If we tell xargs to add at most two arguments per command executed, by adding the -n 2 option,

printf 'Hello, world!\nSecond line\nThird line\n' | xargs -d '\n' -n 2 ./args

we'll get

argc = 3
argv[0] = "./args"
argv[1] = "Hello, world!"
argv[2] = "Second line"
argc = 2
argv[0] = "./args"
argv[1] = "Third line"

This output means that our ./args got actually executed twice. First was effectively ./args 'Hello, world!' 'Second line', and the second was ./args 'Third line'.

Another important option to xargs is -r, which tells it to not run the command without any additional arguments:

true | xargs -r ./args

does not output anything, because xargs sees no input, and the -r option tells it to not run our args program if there are no additional arguments.

When manipulating file names or paths, the -0 (dash zero) option tells xargs that the input separator is the nul character, \0, which in C delimits strings.
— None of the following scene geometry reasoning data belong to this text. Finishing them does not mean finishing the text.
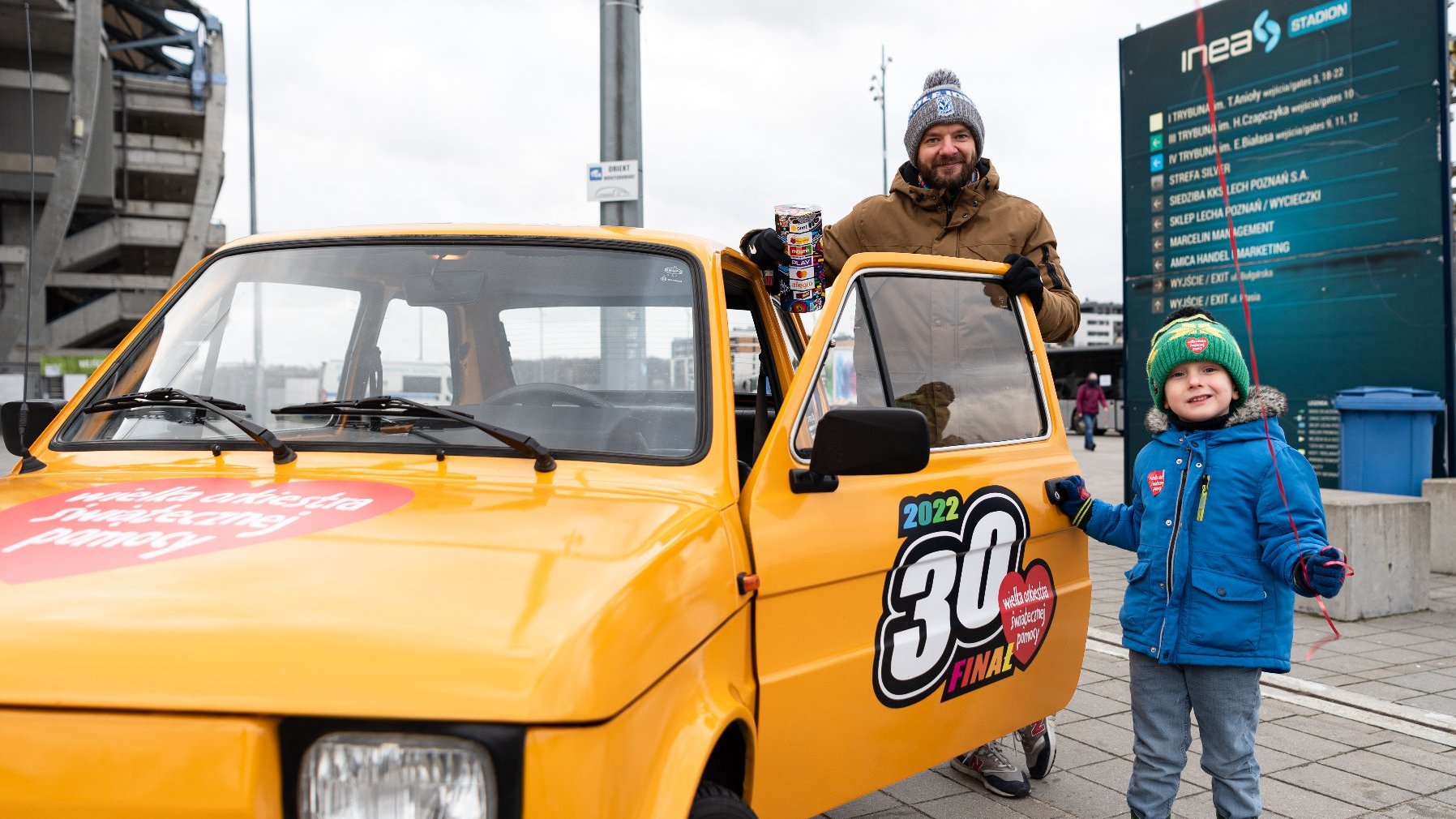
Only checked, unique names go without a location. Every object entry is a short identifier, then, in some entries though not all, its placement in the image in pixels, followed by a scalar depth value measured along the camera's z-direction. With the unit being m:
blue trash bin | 8.32
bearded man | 4.00
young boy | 3.14
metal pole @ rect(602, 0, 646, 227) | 7.81
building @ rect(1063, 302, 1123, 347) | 62.84
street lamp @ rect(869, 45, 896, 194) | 39.72
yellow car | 1.53
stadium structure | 44.00
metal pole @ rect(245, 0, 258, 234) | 28.88
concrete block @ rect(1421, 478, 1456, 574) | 8.52
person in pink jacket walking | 24.30
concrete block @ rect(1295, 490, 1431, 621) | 7.09
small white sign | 7.88
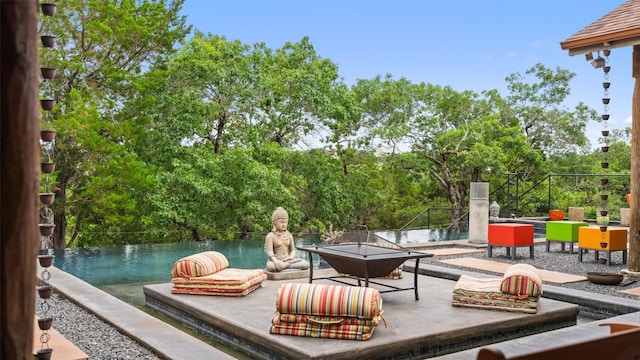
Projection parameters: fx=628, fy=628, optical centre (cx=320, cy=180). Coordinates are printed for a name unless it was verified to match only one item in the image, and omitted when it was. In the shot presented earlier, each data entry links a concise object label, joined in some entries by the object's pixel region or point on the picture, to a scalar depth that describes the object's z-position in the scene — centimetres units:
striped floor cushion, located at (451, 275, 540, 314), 662
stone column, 1323
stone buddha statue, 866
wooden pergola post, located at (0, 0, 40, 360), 176
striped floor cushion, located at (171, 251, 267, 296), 733
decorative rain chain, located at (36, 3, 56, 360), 314
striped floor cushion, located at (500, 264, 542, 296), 661
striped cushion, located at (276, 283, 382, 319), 545
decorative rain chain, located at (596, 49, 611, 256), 909
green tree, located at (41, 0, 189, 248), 1518
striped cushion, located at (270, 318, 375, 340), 543
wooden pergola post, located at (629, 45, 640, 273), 872
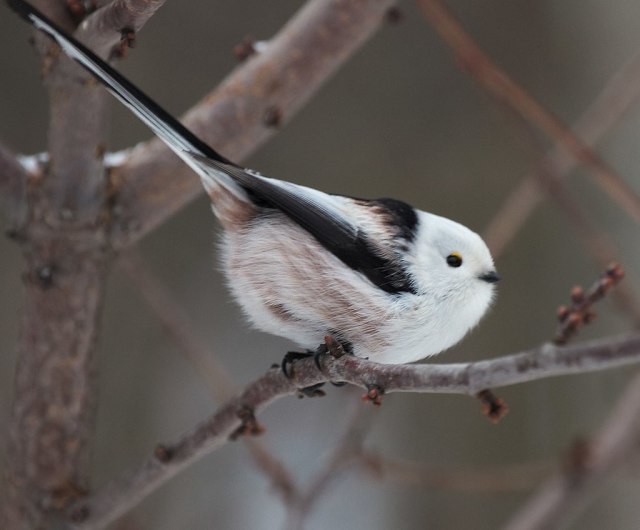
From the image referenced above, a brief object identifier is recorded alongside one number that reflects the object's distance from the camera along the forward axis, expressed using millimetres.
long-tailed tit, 3584
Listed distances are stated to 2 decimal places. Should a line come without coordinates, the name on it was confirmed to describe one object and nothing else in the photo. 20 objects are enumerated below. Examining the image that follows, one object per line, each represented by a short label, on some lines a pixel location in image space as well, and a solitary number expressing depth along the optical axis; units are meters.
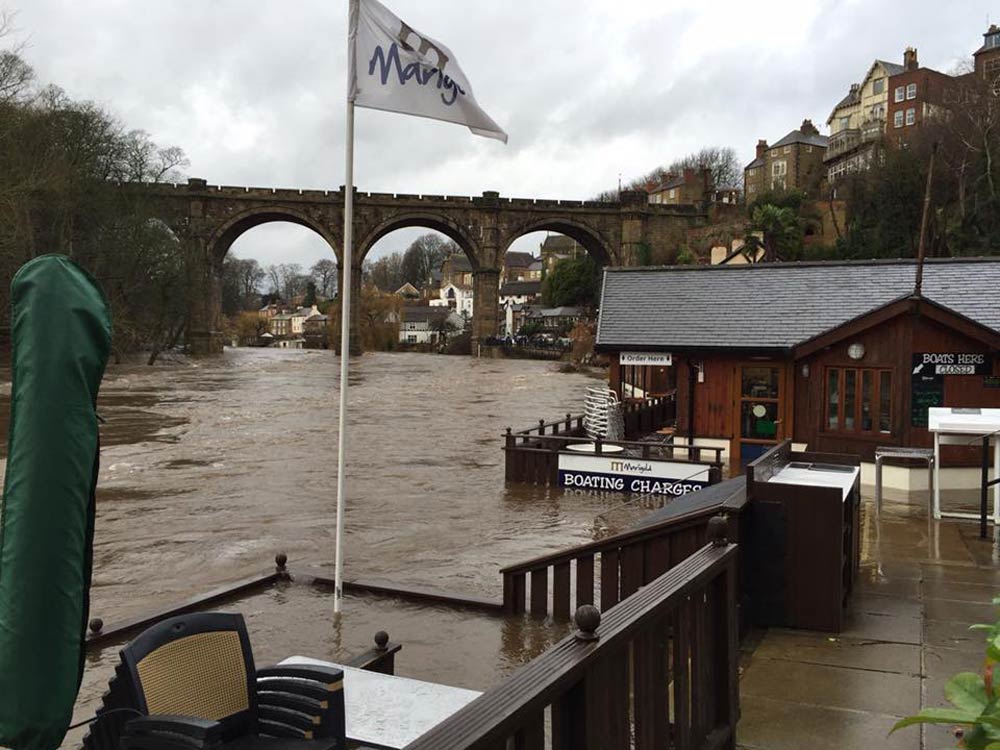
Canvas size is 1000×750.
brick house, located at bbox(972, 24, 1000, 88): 68.31
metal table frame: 9.24
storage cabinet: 5.70
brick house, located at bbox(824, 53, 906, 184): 83.19
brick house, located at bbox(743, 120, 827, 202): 94.12
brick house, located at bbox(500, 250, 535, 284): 168.55
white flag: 7.32
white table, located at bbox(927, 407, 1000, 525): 9.08
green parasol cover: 2.26
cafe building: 13.95
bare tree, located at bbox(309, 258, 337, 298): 168.00
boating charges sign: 14.02
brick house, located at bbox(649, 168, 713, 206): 109.88
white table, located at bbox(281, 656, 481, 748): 3.89
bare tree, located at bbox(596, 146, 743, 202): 125.75
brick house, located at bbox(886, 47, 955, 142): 71.31
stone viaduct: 81.50
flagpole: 7.35
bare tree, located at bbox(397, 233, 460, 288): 182.88
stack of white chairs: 17.27
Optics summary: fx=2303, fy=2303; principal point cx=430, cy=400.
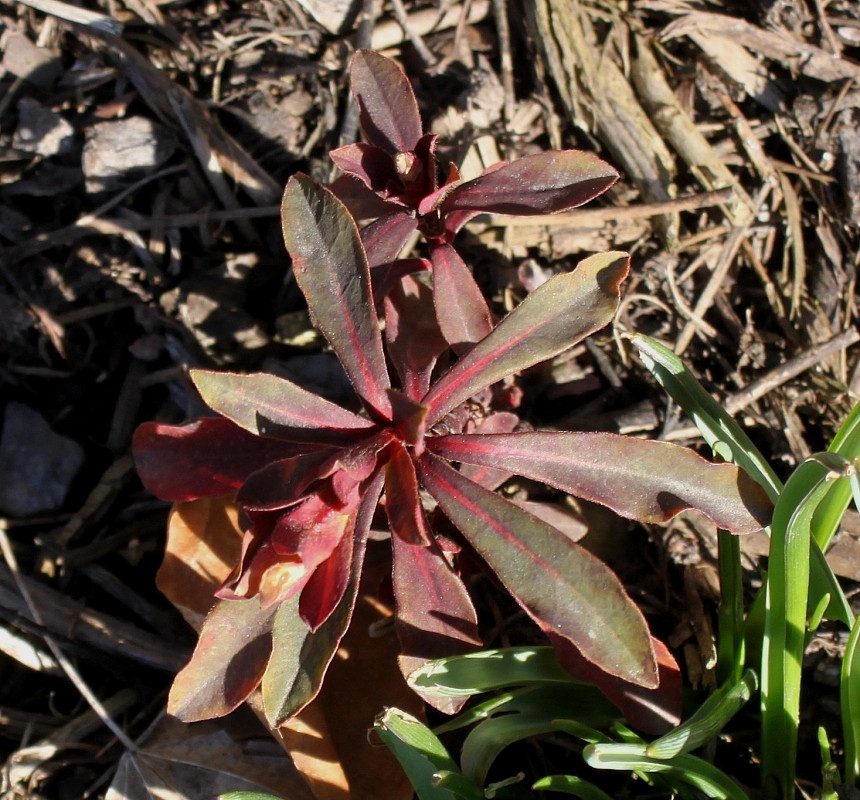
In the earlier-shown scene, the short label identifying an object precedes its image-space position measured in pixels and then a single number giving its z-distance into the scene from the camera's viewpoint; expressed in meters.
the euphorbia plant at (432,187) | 0.44
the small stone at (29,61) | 0.52
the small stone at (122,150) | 0.51
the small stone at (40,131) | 0.52
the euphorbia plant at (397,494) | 0.42
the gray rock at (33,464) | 0.50
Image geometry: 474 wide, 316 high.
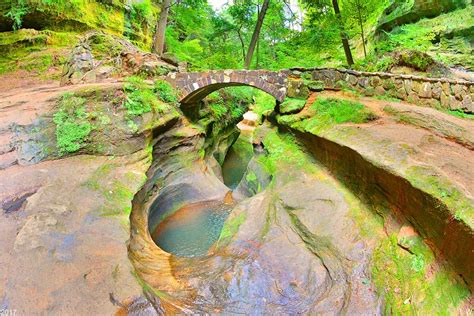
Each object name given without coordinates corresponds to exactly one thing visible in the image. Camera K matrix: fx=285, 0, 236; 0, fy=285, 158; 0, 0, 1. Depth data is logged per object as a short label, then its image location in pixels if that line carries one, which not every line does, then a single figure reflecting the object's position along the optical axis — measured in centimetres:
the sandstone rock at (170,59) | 1333
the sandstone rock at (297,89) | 1192
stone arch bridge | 1157
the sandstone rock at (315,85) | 1175
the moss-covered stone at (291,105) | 1152
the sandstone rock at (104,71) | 1103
If we use that in the input to xargs, even strings with newlines and such will be correctly split into arguments. For example:

printf 'One thing\non two lines\0Second thing' | xargs -0 ./args

will output

argc = 3
argv[0] = "./args"
argv[1] = "One thing
on two lines"
argv[2] = "Second thing"

which is exactly what one would want, if processing file names or paths in a robust manner.

Is there a way to do this without needing xargs and can be done in the c files themselves?

Of course: just read standard input. xargs is almost certainly written in C itself on all Unixy systems.

How does [xargs] separate out a string in that format and decide what to put in the array?

The short answer is that it depends on the options used, because xargs is a pretty powerful little tool.

The full answer is, look at the sources. The source for the GNU xargs (part of findutils) is here, and the source for FreeBSD version is here.

The code answer depends on whether you can use POSIX.1 or not, specifically getline() or getdelim(). If you have a single-character separator (be it any single-byte character at all, even nul), you can use getdelim() to reach each "parameter" from the input as a separate string. This is what I'd do, but it is not unix, it is a posix solution. (Nowadays, if you have a maintained Unixy computer, it is almost certain to have POSIX.1 support in its C library built-in.)

Why is argc == 9?

If we duplicate your input using printf 'o---o\n| |\n| |\n| |\no---o\n' and pipe it to xargs ./args, the output is as expected,

argc = 9
argv[0] = "./args"
argv[1] = "o---o"
argv[2] = "|"
argv[3] = "|"
argv[4] = "|"
argv[5] = "|"
argv[6] = "|"
argv[7] = "|"
argv[8] = "o---o"

i.e. each part of your ascii art separated at whitespace, and supplied as a command-line parameter. If we pipe it to xargs -d '\n' ./args, the output is

argc = 6
argv[0] = "./args"
argv[1] = "o---o"
argv[2] = "|   |"
argv[3] = "|   |"
argv[4] = "|   |"
argv[5] = "o---o"

If you had written that initial args.c program for yourself, you probably could have found the answer to your questions yourself via exploration. That is what makes programming so powerful: you can write tools that help you understand the problems you wish to solve. Applying the Unix philosophy and the KISS principle means those tools are often quite simple to write as well. Just write them well in the first place, so you can trust their results, and don't need to rewrite them too often.